Symantec-Shmymantec
I had my computer highjacked by my new download of virus protection program for the last few days and have not been able to keep up with everyone. Hope to do so tomorrow as I have a day off, thanks dead presidents!
I have been watching lots of the Olympics and have had ups and downs with the canadian athletes, and my week as also been full of ups and downs.
I shared last week that a friend and co-worker lost his son, and there was a funeral for the little boy last wednesday. It was very emotional, and very christian. I was rather upset and angry leaving the service as the preacher or pastor or whatever he is used the death of the child as a "call to the altar" I guess is the term for it. He stated that you could react in only two ways to the death of this child: either you will go away from god or will come towards him. He then also talked about how empty a life without Jesus would be, and how all of our souls would be lost. Anyway, it felt very opportunistic and misguided to use the death of this child and the immense sorrow of his family to try and converts the few folks in the audience, including me, who do not belong to a christian church. I really liked what my friend said, that having this child had deepened his spirituality, because it was heartfelt. The pitch of the official sounded more like a car salesman approach to spirituality, one of the main reasons I stay away from religions. The crowd felt cultish and wierd as they sang some hymn and raised their hands. I guess I sing some Hip Hop song and raise my hands too, but it is not the only meaning to my life. To me, there was a third option that this death brought in relation to spirituality: it had no effect on my spirituality. Death is part of life, and while I feel sadness and sorrow that my friend lost his beloved son, I also have known death, and have grown to accept it. Not that I am in denial, and that I would not hurt immensely should my child died, but I would not blame god for it, nor attach this death to a pre-ordained wish from god designed to teach me and the world around me something in particular. The whole event brought some very strange emotions to the surface and the whole agency was buzzing with it. Lots of folks spoke of feeling guilty because of the sermon, and other wondered if they should reconsider their spiritual positions, it was draining.

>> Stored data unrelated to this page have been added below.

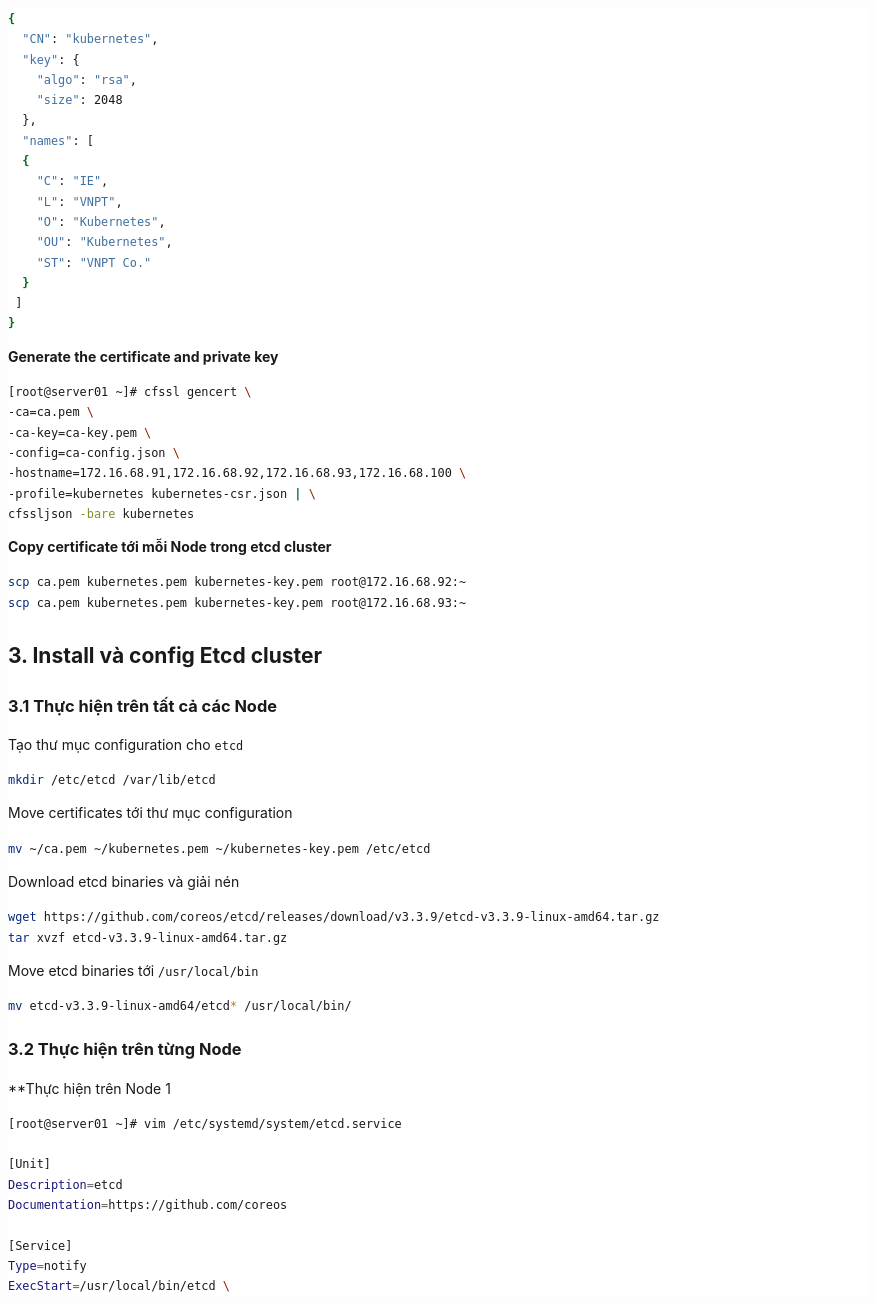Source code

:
 ```sh
{
  "CN": "kubernetes",
  "key": {
    "algo": "rsa",
    "size": 2048
  },
  "names": [
  {
    "C": "IE",
    "L": "VNPT",
    "O": "Kubernetes",
    "OU": "Kubernetes",
    "ST": "VNPT Co."
  }
 ]
}
```
**Generate the certificate and private key**
```sh
[root@server01 ~]# cfssl gencert \
-ca=ca.pem \
-ca-key=ca-key.pem \
-config=ca-config.json \
-hostname=172.16.68.91,172.16.68.92,172.16.68.93,172.16.68.100 \
-profile=kubernetes kubernetes-csr.json | \
cfssljson -bare kubernetes
```
**Copy certificate tới mỗi Node trong etcd cluster**
```sh
scp ca.pem kubernetes.pem kubernetes-key.pem root@172.16.68.92:~
scp ca.pem kubernetes.pem kubernetes-key.pem root@172.16.68.93:~
```
## 3. Install và config Etcd cluster
### 3.1 Thực hiện trên tất cả các Node
Tạo thư mục configuration cho `etcd`
```sh
mkdir /etc/etcd /var/lib/etcd
```
Move certificates tới thư mục configuration
```sh
mv ~/ca.pem ~/kubernetes.pem ~/kubernetes-key.pem /etc/etcd
```
Download etcd binaries và giải nén
```sh
wget https://github.com/coreos/etcd/releases/download/v3.3.9/etcd-v3.3.9-linux-amd64.tar.gz
tar xvzf etcd-v3.3.9-linux-amd64.tar.gz
```
Move etcd binaries tới `/usr/local/bin`
```sh
mv etcd-v3.3.9-linux-amd64/etcd* /usr/local/bin/
```
### 3.2 Thực hiện trên từng Node
**Thực hiện trên Node 1
```sh
[root@server01 ~]# vim /etc/systemd/system/etcd.service

[Unit]
Description=etcd
Documentation=https://github.com/coreos

[Service]
Type=notify
ExecStart=/usr/local/bin/etcd \
```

The other draining phenomenon was that one of my client finally was arrested and brought to the Juvenile Hall as no-one could keep him safe. It was a month of trying to help him that just kept failing at different levels. So for now we have some respite. It was a sad event as this child is very much lost emotionally and takes care of himself through anger and defiance. It is always sad to see a young person that cannot be reached when so many folks are trying to do so.
There was a fantastic party at my friend Ponytail's house yesterday. Lots of good music played by many who attended; a delicious dinner, this huge salmon done on the grill; lots of good friends; kids running around; it was a blast. It was a housewarming party for him as he just bought his mother's home and moved in with his little son. It was cold and rainy, but it did not stop anyone from having a good time and gathering by the oudoors stove, chatting and laughing. I needed that.
The Olympics for the most part have been fun to watch, although I have just seen the poor canadian girl get thrown in the ice dancing and that was very scary! I am angry that the canadian men are not doing better in hockey, but overall canada is doing well. The woman hockey team from canada seems poised for a gold. One thing I do love from the winter games: not a US sweep. I just get really tired in the summer games of seeing all of these professional athletes blowing the competion away because other countries do not have the same resources. Although, there are many countries which are not represented in the winter games. Pakistany skaters? Not common.
Feels good to write. I feel like I have few opportunities to do so and I do enjoy it. I feel trapped by the "ought to" these days and as a result, I do none of them. I did shop a bit today, but did not find what I wanted. I am looking for some winter gloves as the sales prevail right now, but did not find what I wanted.
I go get my eyes examined on Tuesday and then will get new glasses. I will get a pic when I get them.
That's it for now.
4 Comments:
Wow that funeral sounds very intense and I am sure i would have the same feelings as you. How sad that people can't just mourn and grieve without having guilt attached to it on top. i'm glad that you did get to have some fun and lightness after all of the heavy stuff. sending you much love and light and happy thoughts :)
I know just how you feel about the funeral. Oy.
Thanks guys, I thought you could relate.
I'm with you P'tit I hate funerals to.
although it was good to see you express yourself so much.